# Общий раздел > Чувства > Личность и её черты >  Надменность

## Irina

_Надменный -пренебрежительно, свысока относящийся к людям; высокомерный; кичливый._

*Бытует мнение о том, что надменностью заболевают люди, страдающие в прошлом заниженной самооценкой. Как только такой человек достигает чего-то, он тут же начинает присваивать себе незаслуженные регалии,  начинает себя превозносить над другими.*

*Что думаете по этому поводу? Встречались ли вам в жизни такие люди? И как себя с ними вести?*

----------


## Asteriks

Не согласна с тем, что надменность следствие заниженной самооценки. Кичатся люди не присущими им заслугами, потому как очень уж себя любят. Слишком, безоглядно, не имея представления о самокритике, эгоисты и эгоцентристы.

----------


## Irina

*Asteriks*,  я тоже так думаю. Потому как заниженная самооценка приучает к тому, что ты не совсем идеальный. Здесь действительно что-то другое движет надменными людьми.

----------


## vova230

Скорее всего надменными становятся те, кто достигает неких высот незаслуженно. Что их привело на эту высоту, удача, деньги, выслуга лет или еще что, неважно. Важно то, что всего они достигли не благодаря упорному труду, а случайно, на халяву. И чем быстрее происходил взлет, тем выше бывает надменность и только воспитанный человек может преодолеть это чувство и не считать свое высокое положение Даром Богов.

----------


## multiarc

Самооценка всего лишь одна из переменных уравнения надменности). Отсутствие конструктивной логики, податливость общественному мнению и ещё много много чего играют тут роль. А эгоцентризм и надменность не совсем синонимы. Человек может фильтровать свои мысли в какой-то степени и анализировать постоянно своё поведение, он может видеть что он например эгоцентрик но при этом он знает что делать, чтобы не выпустить это наружу, аккуратно, шаг за шагом продумывает ходы, чтобы никого не "опустить". Но если этому никак не сопротивляться всё выползает наружу и эгоцентрики люди очень и очень тяжёлые... А просто эгоизм свойственен всем людям. Против природы не попрёшь. Полного альтруизма быть не может... Но к нему тоже можно стремиться... В итоге надменные те, которые не хотят ничего с этим делать и им действительно плевать на всех.

----------


## Akasey

> Скорее всего надменными становятся те, кто достигает неких высот незаслуженно.

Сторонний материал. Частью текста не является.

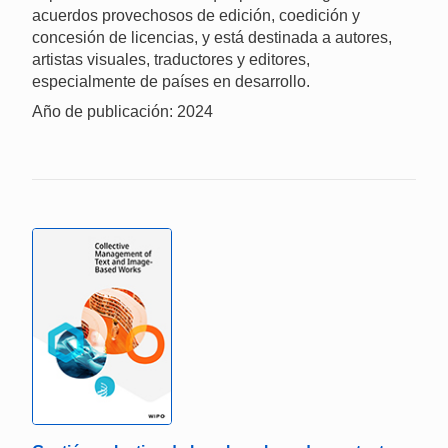
acuerdos provechosos de edición, coedición y
concesión de licencias, y está destinada a autores,
artistas visuales, traductores y editores,
especialmente de países en desarrollo.
Año de publicación: 2024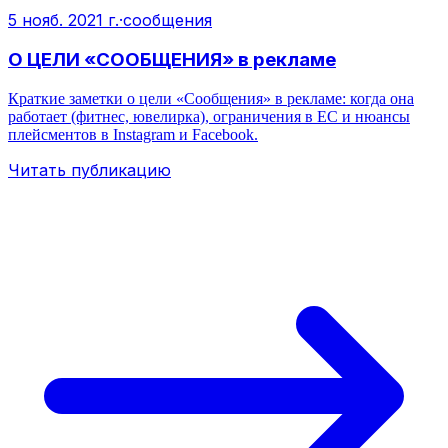
5 нояб. 2021 г.
·
сообщения
О ЦЕЛИ «СООБЩЕНИЯ» в рекламе
Краткие заметки о цели «Сообщения» в рекламе: когда она
работает (фитнес, ювелирка), ограничения в ЕС и нюансы
плейсментов в Instagram и Facebook.
Читать публикацию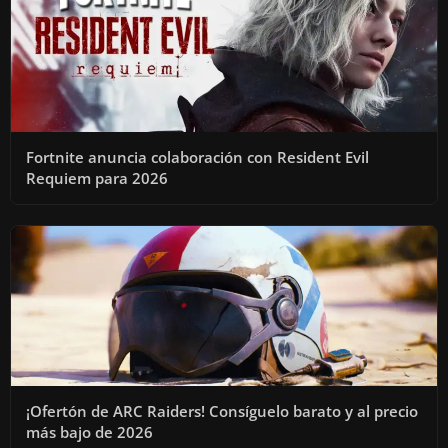
Fortnite anuncia colaboración con Resident Evil
Requiem para 2026
¡Ofertón de ARC Raiders! Consíguelo barato y al precio
más bajo de 2026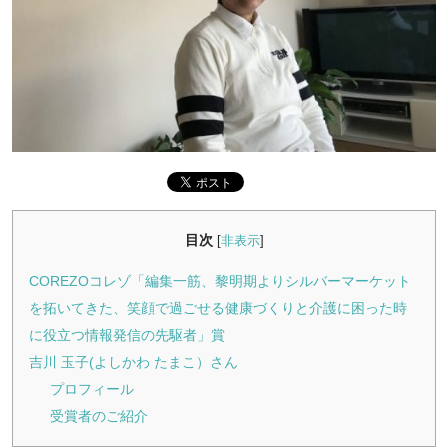
目次
[
非表示
]
COREZOコレゾ「編集一筋、黎明期よりシルバーマーケット
を拓いてきた、笑顔で過ごせる健康づくりと介護に困った時
に役立つ情報発信の先駆者」賞
吉川 玉子(よしかわ たまこ）さん
プロフィール
受賞者のご紹介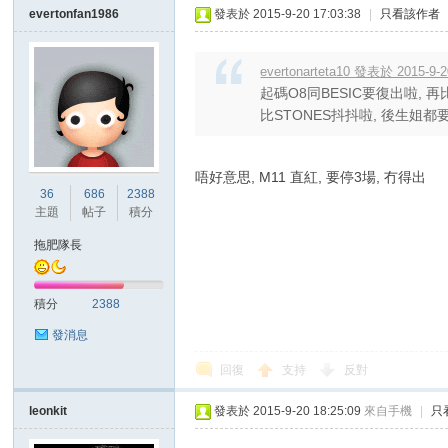
evertonfan1986
發表於 2015-9-20 17:03:38
|
只看該作者
evertonarteta10 發表於 2015-9-2
起碼O8同BESIC要復出啦, 再
比STONES抖抖啦, 後生姐都要休
唔好意思, M11 直紅, 要停3場, 冇得出
36
686
2388
主題
帖子
積分
拖肥隊長
積分
2388
發消息
回復
支持
反對
leonkit
發表於 2015-9-20 18:25:09
來自手機
|
只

 или слишком быстро, и без особых трудов...

----------


## Irina

Сегодня вычитала, что надменность может быть самозащитой от окружающих. Что-то не согласна я с таким мнением.

----------


## АВИАТОР

Это психическое отклонение...

----------


## BiZ111

Увидивило одно сообщение о надменности и рассмешило до приступа истерики его авторство :lol: 

Псих. отклонение. Соглашусь с Авиатором. Вилы =)




> Что думаете по этому поводу? Встречались ли вам в жизни такие люди? И как себя с ними вести?


Конечно встречались =) И в данную секунду. 
Если хочешь ужиться и быть "другом" - лижи задницу, сюсюкайся и потакая его(её) психоотклонённым мыслям.

В ином случае - по своему усмотрению. Можно поиздеваться. Такие люди бесятся с пеной у рта при малейшем "прикосновении" =)

Можно просто или дать один раз в морду, спустив на землю или пригрозить хорошенько. 
Особенно в армии любят валить тех, кто считает, что его говно пахнет лучше, чем у других

----------


## Banderlogen

> http://www.tomalogy.org/]Надменность[/url] - проявление в характере заносчивости и показной гордости. И то, и другое - защитные наряды эго в присутствии других людей.
> 
> Такое демонстративное проявление Я многое рассказывает о человеке, женщине или мужчине и его идее о себе. Надменность должна показать, что остальные ему не ровны, и он не намерен расшаркиваться перед ними. То есть они для него не авторитеты, и он не позволит им никакой близости с собой, показывая: "Держись от меня на расстоянии".
> 
> Для чего так много показного? Таким способом маскируется и компенсируется внутренняя нужда во внимании окружающих и уязвимость. Но как только другой человек направляет внимание на того, кто в нём так нуждается, входит обусловленное рацио надменности. Оно считывает другого человека, и если тот не занимает достойную ступень в социальной иерархии и не является для него авторитетом, рацио надменного считает, что внимание ему не оказывают, а подают. Таким вниманием, протянутым ему, "достойному" от "недостойного", надменность не намерена удовлетворяться. Такое внимание или игнорируется или демонстрируется заносчивость, указывающая другому человеку на его социальное место, в попытке проучить его холодом. Мол, никакой вольности, никакого панибратства, никаких чувств: "Я для тебя  недосягаем!".
> 
> Надменный служит богатым, проявляя все виды социального конформизма, лести и угодничества, только требуя в том или ином виде обязательств по отношению к себе, что от их стола крохи богатства, славы и власти перепадут и его столу.


Если бы нас не одолевала гордость, мы не жаловались бы на гордость других. Ларошфуко Ф.

----------